Strawberry Rhubarb Jam

strawberry pickers

Strawberry season signifies the beginning of summer here in New Hampshire.  This year we opened the Cedar Circle Farm at 7am, jammin’ with their background music of The Grateful Dead, and within one hour my pickers were finished and we had 26 pounds of strawberries!  We made strawberry mouse, strawberry jam, strawberry rhubarb jam and froze 10 pounds for smoothies.

Strawberry Rhubarb Jam

Strawberry Rhubarb Jam
Recipe type: Condiment
Serves: 6½ pints
Recipe from The Ball Blue Book
  • 4 cups crushed strawberries
  • 2 cups chopped rhubarb (about 4 stalks)
  • ¼ cup lemon juice
  • 1 package powdered pectin
  • 5½ cups sugar
  1. Combine strawberries, rhubarb, lemon juice and pectin in a large saucepot.
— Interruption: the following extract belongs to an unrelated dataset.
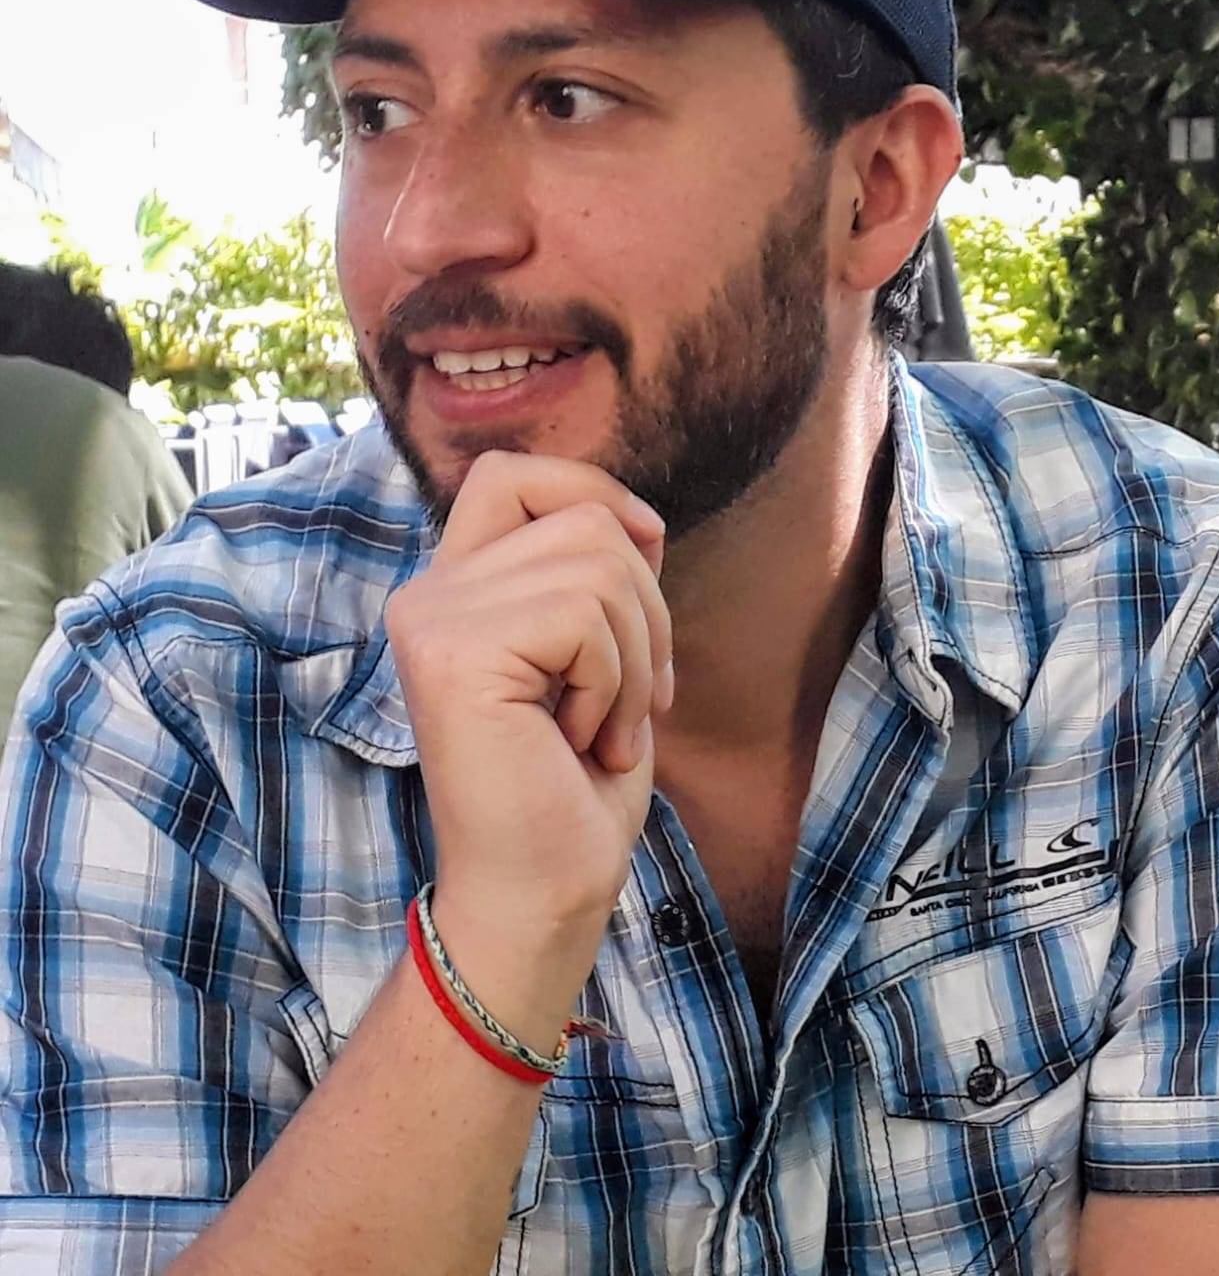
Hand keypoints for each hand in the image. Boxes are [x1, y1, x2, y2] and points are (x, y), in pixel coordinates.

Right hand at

Bring to a boil over high heat.
  2. Add sugar, stirring until dissolved and return to a rolling boil. Boil hard for 1 minute, stirring constantly.
  3. Remove from heat, skim foam if needed.
  4. Laddle jam into hot jars, leaving ¼ inch headspace.
  5. Adjust two-piece caps.
  6. Process 10 minutes in a boiling-water canner.